If you have a lawn, fertilize only in spring and fall. When you do fertilize, be sure to use slow-release nitrogen. And skip the phosphorous — Tampa Bay soil already has plenty.
To kick the lawn habit, start small. Replace a corner of your lawn with a bed of shrubs, small trees and groundcovers. Or plant that butterfly garden you always wanted. Dig up the grass, or cover it with newspapers or plastic sheeting for a few weeks and then remove it. Turn over the soil a bit, plant your new plants, and cover them with about 3 inches of mulch. Water and weed regularly until the plants get a toehold in their new home. You can install some edging to define the new bed and keep that troublesome turf from creeping in.
Then grow. Expand your landscape beds over time, and before you know it you’ll be devoting your weekends to relaxing instead of mowing, weeding, and edging. Add interest to your yard with meandering pathways that define your landscape beds and reduce maintenance time. Pathways can be created from shell, gravel, flagstones or mulch. Add a seating area or water feature, such as a pond or bird bath. You can create themed gardens — with butterfly plants in one bed, and maybe a scent garden in another with tea olives, gardenias and jasmine.
Keep what you need. Pets and kids need a place to play. Respect their turf. Look for unused portions of your lawn to convert to landscape beds.
Florida-friendly plants need little care if you put them in the right spot. Sunny? Soggy? Shady? These Florida-friendly plants just need the right home.
Sunny and dry. Hibiscus will produce beautiful flowers with little-to-no care.
Sun/mixed shade and dry. Muhly grass is a low-key beauty that turns bright pink in the fall.
Soggy spots. Florida canna likes to get its feet wet and has beautiful yellow, orange or red blooms.
Shade. Cast-iron plant has deep green leaves, needs very little water, and grows in a variety of soils.
Anywhere. Beach sunflower is a low-maintenance ground cover that never stops blooming. It tolerates poor soil, needs little water, and never needs fertilizer.
Don’t water till you can see footprints in your lawn and the leaves of your plants are curling. And make sure your sprinklers aren’t watering the sidewalk. Here’s how to avoid overwatering:
Sure signs. Before watering your plants, look for signs of wilt or if leaves curl. Your lawn needs water when the grass blades fold in, or you can see your footprints when you walk on it.

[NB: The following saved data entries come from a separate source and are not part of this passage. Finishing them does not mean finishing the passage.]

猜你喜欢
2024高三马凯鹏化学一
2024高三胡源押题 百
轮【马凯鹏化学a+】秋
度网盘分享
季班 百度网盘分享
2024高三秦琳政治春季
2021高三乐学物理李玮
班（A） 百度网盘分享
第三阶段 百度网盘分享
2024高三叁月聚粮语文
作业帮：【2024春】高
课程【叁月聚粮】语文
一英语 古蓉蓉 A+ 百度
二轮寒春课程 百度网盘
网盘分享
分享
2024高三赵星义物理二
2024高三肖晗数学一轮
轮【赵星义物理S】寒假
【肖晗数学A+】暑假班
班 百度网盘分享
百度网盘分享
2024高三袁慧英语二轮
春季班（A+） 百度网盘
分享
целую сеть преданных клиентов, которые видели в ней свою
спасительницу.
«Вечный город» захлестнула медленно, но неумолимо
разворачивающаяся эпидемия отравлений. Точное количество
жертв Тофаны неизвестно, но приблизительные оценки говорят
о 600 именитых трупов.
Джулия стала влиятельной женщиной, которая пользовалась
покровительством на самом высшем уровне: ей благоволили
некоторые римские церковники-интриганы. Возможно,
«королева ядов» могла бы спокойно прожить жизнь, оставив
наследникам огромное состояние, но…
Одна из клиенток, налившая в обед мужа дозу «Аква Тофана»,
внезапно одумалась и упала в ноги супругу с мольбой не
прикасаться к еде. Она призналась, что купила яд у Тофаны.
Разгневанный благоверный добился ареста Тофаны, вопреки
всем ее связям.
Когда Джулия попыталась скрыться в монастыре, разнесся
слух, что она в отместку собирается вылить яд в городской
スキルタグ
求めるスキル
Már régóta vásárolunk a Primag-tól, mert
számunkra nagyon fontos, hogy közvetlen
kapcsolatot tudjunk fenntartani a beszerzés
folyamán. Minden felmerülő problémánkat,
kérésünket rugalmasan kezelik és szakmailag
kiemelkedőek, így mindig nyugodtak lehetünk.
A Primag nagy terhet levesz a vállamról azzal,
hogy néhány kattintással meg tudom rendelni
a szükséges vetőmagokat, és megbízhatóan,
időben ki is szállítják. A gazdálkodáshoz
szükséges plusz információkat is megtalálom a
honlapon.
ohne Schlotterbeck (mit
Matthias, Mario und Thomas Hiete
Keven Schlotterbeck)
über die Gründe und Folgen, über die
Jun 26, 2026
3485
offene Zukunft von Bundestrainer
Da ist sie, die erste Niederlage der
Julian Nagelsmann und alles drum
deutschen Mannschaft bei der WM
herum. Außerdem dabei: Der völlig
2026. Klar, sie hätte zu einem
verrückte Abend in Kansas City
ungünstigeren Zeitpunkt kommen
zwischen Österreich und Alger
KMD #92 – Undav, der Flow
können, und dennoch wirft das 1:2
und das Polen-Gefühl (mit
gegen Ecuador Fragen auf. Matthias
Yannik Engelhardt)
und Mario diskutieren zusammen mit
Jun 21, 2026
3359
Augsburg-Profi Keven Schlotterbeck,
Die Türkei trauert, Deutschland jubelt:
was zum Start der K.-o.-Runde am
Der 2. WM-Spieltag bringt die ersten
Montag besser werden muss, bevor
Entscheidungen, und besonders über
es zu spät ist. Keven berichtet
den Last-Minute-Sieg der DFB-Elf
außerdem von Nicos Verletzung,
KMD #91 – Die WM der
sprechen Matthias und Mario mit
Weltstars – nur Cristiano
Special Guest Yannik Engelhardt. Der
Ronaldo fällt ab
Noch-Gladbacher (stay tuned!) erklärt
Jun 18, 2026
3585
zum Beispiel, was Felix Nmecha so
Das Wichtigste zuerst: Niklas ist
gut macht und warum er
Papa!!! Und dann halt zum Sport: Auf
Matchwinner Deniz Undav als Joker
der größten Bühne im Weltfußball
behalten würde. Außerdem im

Get some sense. Place an inexpensive rain gauge in an open area so you can tell you how much rain your yard received, then supplement only if needed. Installing a moisture sensor will also help you know what’s happening at the root level where moisture is most important.
Supervise your sprinklers. If you have an in-ground irrigation system, make sure none of your sprinkler heads are broken. Check on the sprinklers to make sure you’re not accidentally watering the sidewalk or driveway. Keep water restrictions in mind when you set your timer and irrigate early in the morning so the water doesn’t evaporate in the heat of the day. Install a rain sensor if your system doesn’t have one already. Make sure the sensor is pointed up so it can detect when it has rained and prevent your system from coming on.
Indulge. When you do water, give your landscape a good, long drink (one-half to three-quarters inch per application). Your plant and grass roots will grow deeper and stronger than they would if you used less water more frequently. Healthier plants with deep roots need far less water and are much more resistant to disease and pests.
Why dump toxins all over your little piece of paradise? Protect good guys like lady bugs, and give bad bugs the boot by hand-plucking or using non-toxic horticultural sprays.
Know thy enemy. The No. 1 rule for pest control is to know what’s infiltrating your territory before calling in the chemical troops. Call your county extension office if you need help.
Learn to recognize the good guys. Ladybugs love aphids, mites, mealy bugs and leafhoppers. Spiders are your friends — widows and recluse spiders are the only venomous varieties in Florida.
Less is often best. Many insect pests, such as eastern lubber caterpillars or tomato hornworms, can be easily removed by hand and squashed or drowned in soapy water.
Go natural. A variety of non-toxic horticultural soaps and sprays can help to keep harmful plant insects under control. Neem oil and a naturally occurring bacteria called Bacillus thurengienis (BT for short) are also effective organic pesticides.